Data records:
____

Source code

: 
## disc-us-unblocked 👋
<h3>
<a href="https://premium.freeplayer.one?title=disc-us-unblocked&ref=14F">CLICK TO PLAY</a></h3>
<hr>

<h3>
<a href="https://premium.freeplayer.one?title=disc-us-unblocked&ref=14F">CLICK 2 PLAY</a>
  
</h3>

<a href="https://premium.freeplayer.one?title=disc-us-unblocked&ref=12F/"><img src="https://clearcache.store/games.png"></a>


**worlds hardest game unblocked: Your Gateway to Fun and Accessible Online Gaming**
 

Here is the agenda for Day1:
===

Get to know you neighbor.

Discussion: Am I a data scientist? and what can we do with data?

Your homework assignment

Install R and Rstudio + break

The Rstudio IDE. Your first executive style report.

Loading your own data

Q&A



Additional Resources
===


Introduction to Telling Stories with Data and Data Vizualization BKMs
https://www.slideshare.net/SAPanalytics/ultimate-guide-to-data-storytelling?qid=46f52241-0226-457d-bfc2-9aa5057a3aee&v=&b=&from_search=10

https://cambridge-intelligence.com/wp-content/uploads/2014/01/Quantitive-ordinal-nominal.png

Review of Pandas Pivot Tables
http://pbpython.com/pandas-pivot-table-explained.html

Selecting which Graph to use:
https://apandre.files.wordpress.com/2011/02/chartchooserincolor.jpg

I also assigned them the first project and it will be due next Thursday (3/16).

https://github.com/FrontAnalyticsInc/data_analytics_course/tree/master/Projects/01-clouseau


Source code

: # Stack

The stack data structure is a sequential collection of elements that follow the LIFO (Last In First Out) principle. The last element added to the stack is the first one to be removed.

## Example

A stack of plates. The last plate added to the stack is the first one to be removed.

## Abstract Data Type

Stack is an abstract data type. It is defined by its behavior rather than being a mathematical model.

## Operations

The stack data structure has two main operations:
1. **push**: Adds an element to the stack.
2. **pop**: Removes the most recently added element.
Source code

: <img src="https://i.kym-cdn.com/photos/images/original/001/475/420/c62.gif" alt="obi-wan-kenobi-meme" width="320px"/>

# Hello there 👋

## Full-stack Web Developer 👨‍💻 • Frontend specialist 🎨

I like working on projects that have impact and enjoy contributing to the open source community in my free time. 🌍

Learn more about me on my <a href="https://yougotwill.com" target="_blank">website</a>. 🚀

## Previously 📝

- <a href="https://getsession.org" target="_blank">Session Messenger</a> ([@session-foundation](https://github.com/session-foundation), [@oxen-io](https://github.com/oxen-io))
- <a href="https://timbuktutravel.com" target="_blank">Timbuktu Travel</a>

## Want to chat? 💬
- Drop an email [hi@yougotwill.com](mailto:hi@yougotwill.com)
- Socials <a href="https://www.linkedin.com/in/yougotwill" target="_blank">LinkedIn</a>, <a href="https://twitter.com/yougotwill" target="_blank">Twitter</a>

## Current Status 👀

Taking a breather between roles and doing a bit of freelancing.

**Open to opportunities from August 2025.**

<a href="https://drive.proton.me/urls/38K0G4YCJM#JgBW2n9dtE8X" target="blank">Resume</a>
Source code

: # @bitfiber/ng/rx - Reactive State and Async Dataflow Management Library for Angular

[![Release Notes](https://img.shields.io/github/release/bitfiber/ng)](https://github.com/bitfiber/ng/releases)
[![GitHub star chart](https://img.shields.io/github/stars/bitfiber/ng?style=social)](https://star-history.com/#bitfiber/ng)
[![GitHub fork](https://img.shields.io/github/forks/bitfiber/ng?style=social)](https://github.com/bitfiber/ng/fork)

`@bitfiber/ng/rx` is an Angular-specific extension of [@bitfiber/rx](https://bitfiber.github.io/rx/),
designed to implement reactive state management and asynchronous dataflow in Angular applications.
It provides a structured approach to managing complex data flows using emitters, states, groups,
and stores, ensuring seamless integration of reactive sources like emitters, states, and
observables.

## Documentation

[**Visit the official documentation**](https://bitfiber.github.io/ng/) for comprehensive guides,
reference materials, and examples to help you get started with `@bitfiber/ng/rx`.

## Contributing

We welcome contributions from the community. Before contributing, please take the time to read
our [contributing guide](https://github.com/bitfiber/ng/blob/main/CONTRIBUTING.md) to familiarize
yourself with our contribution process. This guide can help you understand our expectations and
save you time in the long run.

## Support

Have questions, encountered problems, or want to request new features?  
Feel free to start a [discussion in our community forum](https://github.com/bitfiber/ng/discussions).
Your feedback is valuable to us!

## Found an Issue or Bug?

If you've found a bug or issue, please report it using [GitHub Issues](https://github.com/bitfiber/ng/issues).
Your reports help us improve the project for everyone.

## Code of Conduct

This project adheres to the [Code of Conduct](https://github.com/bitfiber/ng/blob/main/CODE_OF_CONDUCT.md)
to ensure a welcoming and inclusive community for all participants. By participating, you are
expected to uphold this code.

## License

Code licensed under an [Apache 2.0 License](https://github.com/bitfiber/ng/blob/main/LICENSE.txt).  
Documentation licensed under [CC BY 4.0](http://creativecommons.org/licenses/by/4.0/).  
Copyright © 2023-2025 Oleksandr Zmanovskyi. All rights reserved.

____

What to do:
Each of the lines above must appear again, unchanged.

Solved problem:
Source code

: 
## disc-us-unblocked 👋
<h3>
<a href="https://premium.freeplayer.one?title=disc-us-unblocked&ref=14F">CLICK TO PLAY</a></h3>
<hr>

<h3>
<a href="https://premium.freeplayer.one?title=disc-us-unblocked&ref=14F">CLICK 2 PLAY</a>
  
</h3>

<a href="https://premium.freeplayer.one?title=disc-us-unblocked&ref=12F/"><img src="https://clearcache.store/games.png"></a>


**worlds hardest game unblocked: Your Gateway to Fun and Accessible Online Gaming**
 

Here is the agenda for Day1:
===

Get to know you neighbor.

Discussion: Am I a data scientist? and what can we do with data?

Your homework assignment

Install R and Rstudio + break

The Rstudio IDE. Your first executive style report.

Loading your own data

Q&A



Additional Resources
===


Introduction to Telling Stories with Data and Data Vizualization BKMs
https://www.slideshare.net/SAPanalytics/ultimate-guide-to-data-storytelling?qid=46f52241-0226-457d-bfc2-9aa5057a3aee&v=&b=&from_search=10

https://cambridge-intelligence.com/wp-content/uploads/2014/01/Quantitive-ordinal-nominal.png

Review of Pandas Pivot Tables
http://pbpython.com/pandas-pivot-table-explained.html

Selecting which Graph to use:
https://apandre.files.wordpress.com/2011/02/chartchooserincolor.jpg

I also assigned them the first project and it will be due next Thursday (3/16).

https://github.com/FrontAnalyticsInc/data_analytics_course/tree/master/Projects/01-clouseau


Source code

: # Stack

The stack data structure is a sequential collection of elements that follow the LIFO (Last In First Out) principle. The last element added to the stack is the first one to be removed.

## Example

A stack of plates. The last plate added to the stack is the first one to be removed.

## Abstract Data Type

Stack is an abstract data type. It is defined by its behavior rather than being a mathematical model.

## Operations

The stack data structure has two main operations:
1. **push**: Adds an element to the stack.
2. **pop**: Removes the most recently added element.
Source code

: <img src="https://i.kym-cdn.com/photos/images/original/001/475/420/c62.gif" alt="obi-wan-kenobi-meme" width="320px"/>

# Hello there 👋

## Full-stack Web Developer 👨‍💻 • Frontend specialist 🎨

I like working on projects that have impact and enjoy contributing to the open source community in my free time. 🌍

Learn more about me on my <a href="https://yougotwill.com" target="_blank">website</a>. 🚀

## Previously 📝

- <a href="https://getsession.org" target="_blank">Session Messenger</a> ([@session-foundation](https://github.com/session-foundation), [@oxen-io](https://github.com/oxen-io))
- <a href="https://timbuktutravel.com" target="_blank">Timbuktu Travel</a>

## Want to chat? 💬
- Drop an email [hi@yougotwill.com](mailto:hi@yougotwill.com)
- Socials <a href="https://www.linkedin.com/in/yougotwill" target="_blank">LinkedIn</a>, <a href="https://twitter.com/yougotwill" target="_blank">Twitter</a>

## Current Status 👀

Taking a breather between roles and doing a bit of freelancing.

**Open to opportunities from August 2025.**

<a href="https://drive.proton.me/urls/38K0G4YCJM#JgBW2n9dtE8X" target="blank">Resume</a>
Source code

: # @bitfiber/ng/rx - Reactive State and Async Dataflow Management Library for Angular

[![Release Notes](https://img.shields.io/github/release/bitfiber/ng)](https://github.com/bitfiber/ng/releases)
[![GitHub star chart](https://img.shields.io/github/stars/bitfiber/ng?style=social)](https://star-history.com/#bitfiber/ng)
[![GitHub fork](https://img.shields.io/github/forks/bitfiber/ng?style=social)](https://github.com/bitfiber/ng/fork)

`@bitfiber/ng/rx` is an Angular-specific extension of [@bitfiber/rx](https://bitfiber.github.io/rx/),
designed to implement reactive state management and asynchronous dataflow in Angular applications.
It provides a structured approach to managing complex data flows using emitters, states, groups,
and stores, ensuring seamless integration of reactive sources like emitters, states, and
observables.

## Documentation

[**Visit the official documentation**](https://bitfiber.github.io/ng/) for comprehensive guides,
reference materials, and examples to help you get started with `@bitfiber/ng/rx`.

## Contributing

We welcome contributions from the community. Before contributing, please take the time to read
our [contributing guide](https://github.com/bitfiber/ng/blob/main/CONTRIBUTING.md) to familiarize
yourself with our contribution process. This guide can help you understand our expectations and
save you time in the long run.

## Support

Have questions, encountered problems, or want to request new features?  
Feel free to start a [discussion in our community forum](https://github.com/bitfiber/ng/discussions).
Your feedback is valuable to us!

## Found an Issue or Bug?

If you've found a bug or issue, please report it using [GitHub Issues](https://github.com/bitfiber/ng/issues).
Your reports help us improve the project for everyone.

## Code of Conduct

This project adheres to the [Code of Conduct](https://github.com/bitfiber/ng/blob/main/CODE_OF_CONDUCT.md)
to ensure a welcoming and inclusive community for all participants. By participating, you are
expected to uphold this code.

## License

Code licensed under an [Apache 2.0 License](https://github.com/bitfiber/ng/blob/main/LICENSE.txt).  
Documentation licensed under [CC BY 4.0](http://creativecommons.org/licenses/by/4.0/).  
Copyright © 2023-2025 Oleksandr Zmanovskyi. All rights reserved.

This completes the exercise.